In 2016, I traveled to Tucson to visit my grandmother. She estranged herself from her daughter, my mom, way back in 1992 or so. It was the second and last time I would meet her. Shortly after I visited her, her physical and mental health condition deteriorated to where she couldn’t live by herself anymore, and dementia took over. My aunt told me that she once had to break the news (as gently as one can, tiptoes on eggshells), a couple years prior, that a nursing home would be best for her as her falls were becoming increasingly bloodied. As they were in the car after her doctor’s visit, she opened the passenger door and promptly threw up in disgust. Fear.
Makes sense. My parents joke about a murder-suicide ritual if nursing homes were their last resort. Same.
In a twisted way, the nursing home gave her a slight reprieve for such a shitty life. Reports back said she even found herself a boyfriend, where she was even in the lap of this 80-something strappling lad. He was in a wheelchair. She was wearing his cowboy hat. He unfortunately passed of a long-term illness shortly after they met.
Terrible mothers who run on spite and spite alone, until their skin shrivels like a molding peach, are experts in Cold War-politicking when it comes to the silent treatment.
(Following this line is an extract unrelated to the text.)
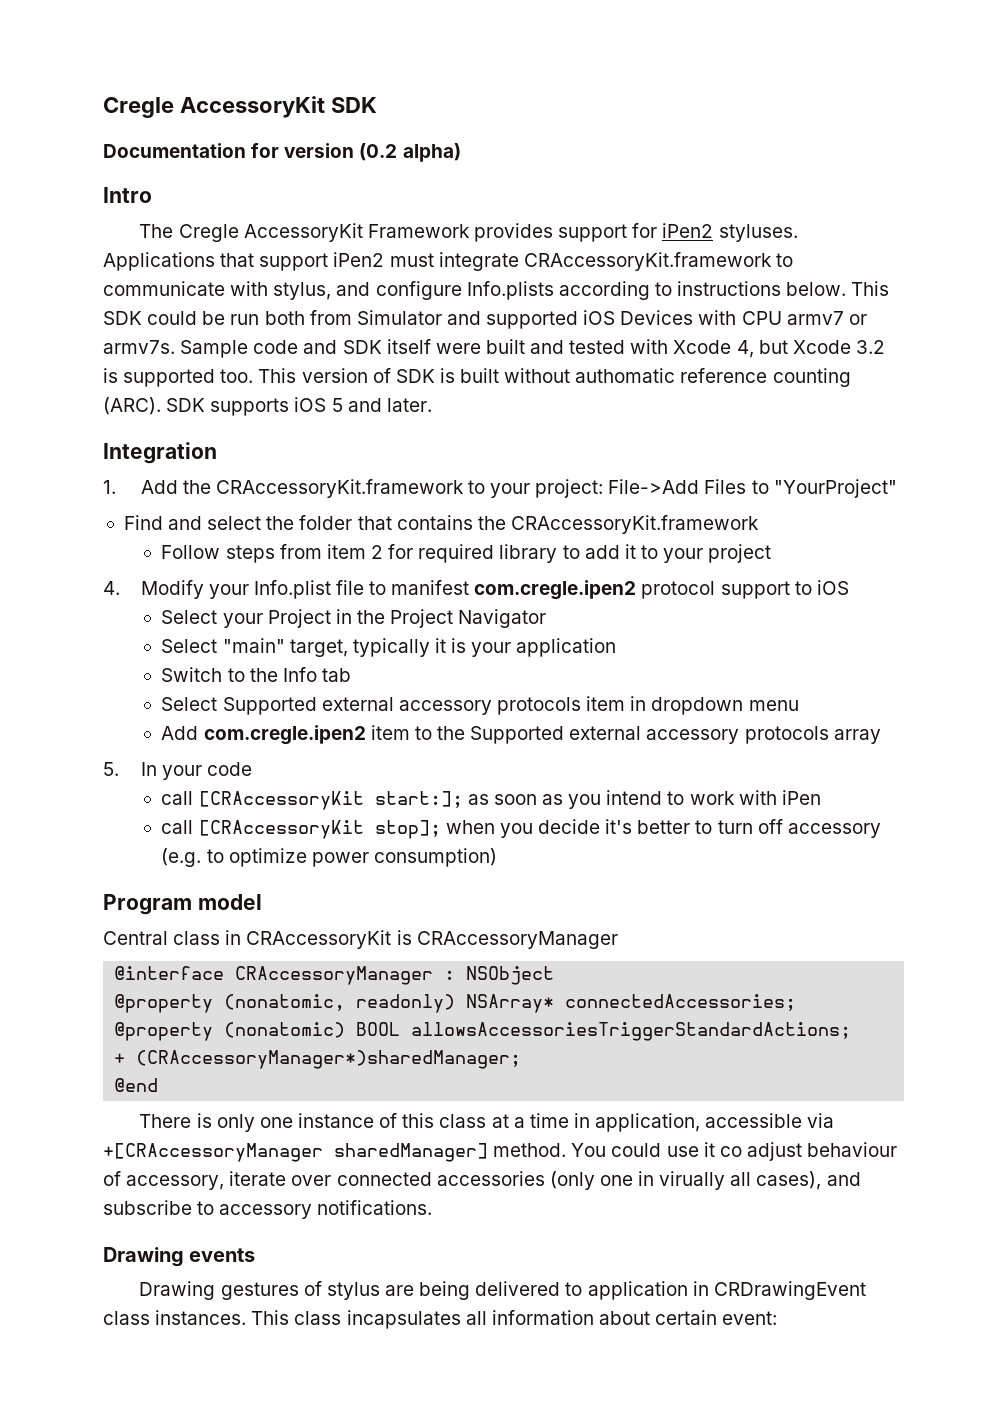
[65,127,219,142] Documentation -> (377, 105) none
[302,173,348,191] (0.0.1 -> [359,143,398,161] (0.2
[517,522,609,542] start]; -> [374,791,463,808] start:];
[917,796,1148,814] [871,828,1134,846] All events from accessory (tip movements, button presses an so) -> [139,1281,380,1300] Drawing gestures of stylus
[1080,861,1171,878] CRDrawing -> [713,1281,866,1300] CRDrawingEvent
Pauline won when she died in February 2021 from COVID, death observed through multiple panels of glass like an insect on a microscope slide. Confirmation came from my aunt, who sent photos through Messenger of my uncle looking at her corpse in a hospital atrium. Funeral was through Zoom, with my uncle, the middle son, being the designated solo flyer of the proceedings due to hospital restrictions and his own severe immune-compromised status.
Her husband, my grandpa Ah-Ling, is buried in Tucson. He died a few months after I was born. He can still bring his kids to a slight tear to their eye, laughing and crying about hilarious child abuse. My other uncle, the eldest, bought the plot next to it. Goodwill gift for grandma. Pauline spat in both their faces by updating her will for cremation, zero ceremony, no god, let her rot in piece. I deeply admire her for that.
That website I keep unlisted. It’s all over the place, with exactly 1,000 re-edited republishings of the blasted nightmare it was (grad school, Wordpress, Tucson, hereditary ghosts etc). It ends abruptly, as inconclusive the journey became. Despite it being eight years since I created it, I can’t bring myself to let the domain expire. Digital rent, representing the last of any kind of tangible connection I had to the woman.
Grief and death in the 21st century feel so stupid, trite, and sniveling through a screen and hosted online. After the text updates, I was stuck in the traffic clog at Ashland and Elston when its absurdity struck me upside the head, again, and I cried. My despair was distilled to a few seconds. My grandma was dead, and I was glad she was. My ma flew to Tucson just to check, say hi to the fam, and head back to LA (through Burbank) before evening.
At the very least, grandma was glad she was dead too.